-- Opening Marker --

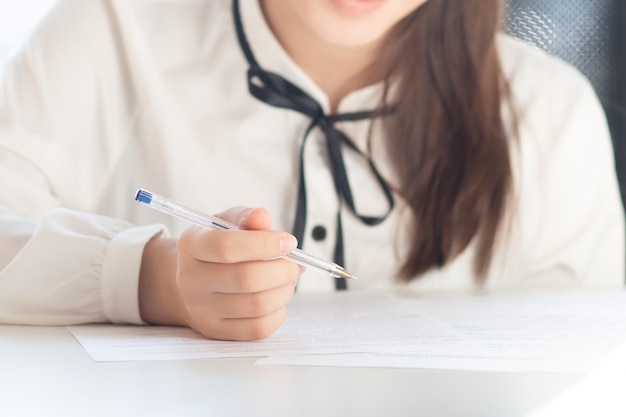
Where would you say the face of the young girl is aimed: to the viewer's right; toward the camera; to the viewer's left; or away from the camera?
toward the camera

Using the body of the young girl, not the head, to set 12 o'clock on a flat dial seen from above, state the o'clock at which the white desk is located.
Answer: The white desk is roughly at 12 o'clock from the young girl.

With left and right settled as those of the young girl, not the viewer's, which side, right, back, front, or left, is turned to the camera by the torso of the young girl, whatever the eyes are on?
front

-- Closing Marker --
-- Opening Marker --

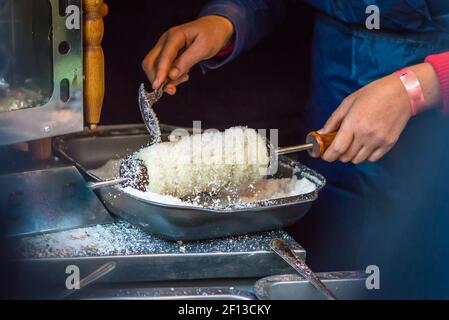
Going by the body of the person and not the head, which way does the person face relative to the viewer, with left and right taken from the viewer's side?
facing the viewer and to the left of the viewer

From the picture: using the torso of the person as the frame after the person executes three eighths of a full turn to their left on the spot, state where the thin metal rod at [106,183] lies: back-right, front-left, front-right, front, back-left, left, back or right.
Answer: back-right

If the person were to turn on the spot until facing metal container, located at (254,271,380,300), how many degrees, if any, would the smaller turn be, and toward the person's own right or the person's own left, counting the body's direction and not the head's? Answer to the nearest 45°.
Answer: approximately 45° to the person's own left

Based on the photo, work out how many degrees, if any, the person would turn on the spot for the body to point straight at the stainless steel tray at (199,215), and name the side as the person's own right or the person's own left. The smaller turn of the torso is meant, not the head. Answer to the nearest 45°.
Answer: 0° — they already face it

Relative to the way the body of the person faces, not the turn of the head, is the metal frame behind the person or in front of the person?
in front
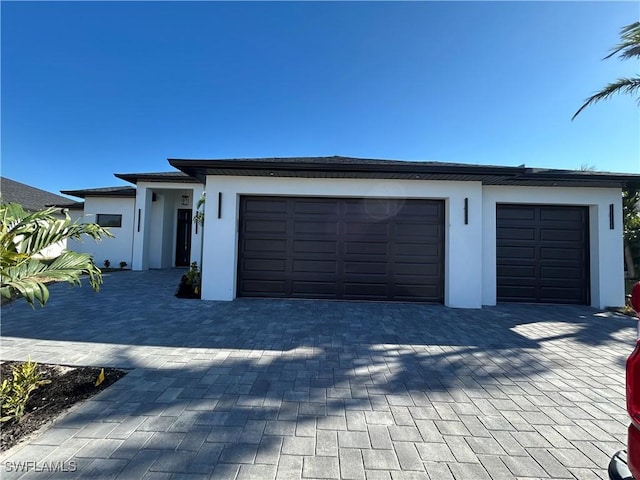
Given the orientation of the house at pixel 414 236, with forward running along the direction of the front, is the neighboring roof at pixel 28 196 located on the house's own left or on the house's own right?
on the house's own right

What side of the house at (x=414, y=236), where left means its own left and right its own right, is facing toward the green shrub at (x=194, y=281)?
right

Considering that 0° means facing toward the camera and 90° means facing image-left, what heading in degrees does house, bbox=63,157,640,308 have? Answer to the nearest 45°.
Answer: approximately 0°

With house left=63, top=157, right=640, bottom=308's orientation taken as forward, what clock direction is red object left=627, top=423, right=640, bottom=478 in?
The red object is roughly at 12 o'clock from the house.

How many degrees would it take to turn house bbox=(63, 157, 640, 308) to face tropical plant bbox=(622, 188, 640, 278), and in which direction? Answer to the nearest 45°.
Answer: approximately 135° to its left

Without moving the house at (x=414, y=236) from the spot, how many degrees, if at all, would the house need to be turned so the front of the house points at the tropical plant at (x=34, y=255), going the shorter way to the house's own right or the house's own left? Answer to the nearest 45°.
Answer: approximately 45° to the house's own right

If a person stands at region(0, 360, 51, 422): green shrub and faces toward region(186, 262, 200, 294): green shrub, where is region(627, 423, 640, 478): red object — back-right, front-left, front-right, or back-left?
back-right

-- Closing Marker --

**DIRECTIONS FOR THIS TASK**
Rewrite the stretch of the listing from the line containing "Given the orientation" through the line containing "Answer: approximately 135° to its left" as a Markdown table with the columns Row and Listing line. Number the rows and leave out blank lines.

**REPLY**
| Row | Listing line |
|---|---|
| 1 | Given the orientation of the house at pixel 414 236, with forward running along the direction of the front, is the neighboring roof at pixel 28 196 located on the house's own left or on the house's own right? |
| 2 | on the house's own right |
| 3 | What side of the house at (x=414, y=236), where left means its own left and right its own right, is facing toward the green shrub at (x=194, y=281)? |
| 4 | right |
| 5 | Considering that 0° means facing toward the camera and 90° means facing image-left, what heading in degrees does house, bbox=63,157,640,308 have? Answer to the nearest 45°. |
| 6 | Answer: approximately 0° |
| 7 | With house left=63, top=157, right=640, bottom=308's orientation taken as forward, what clock direction is red object left=627, top=423, right=640, bottom=478 in? |
| 8 | The red object is roughly at 12 o'clock from the house. |
| 9 | How many degrees would it take to turn house bbox=(63, 157, 640, 308) to face tropical plant bbox=(622, 188, 640, 278), and in which direction? Answer to the nearest 45°. |
| 10 | Answer: approximately 135° to its left |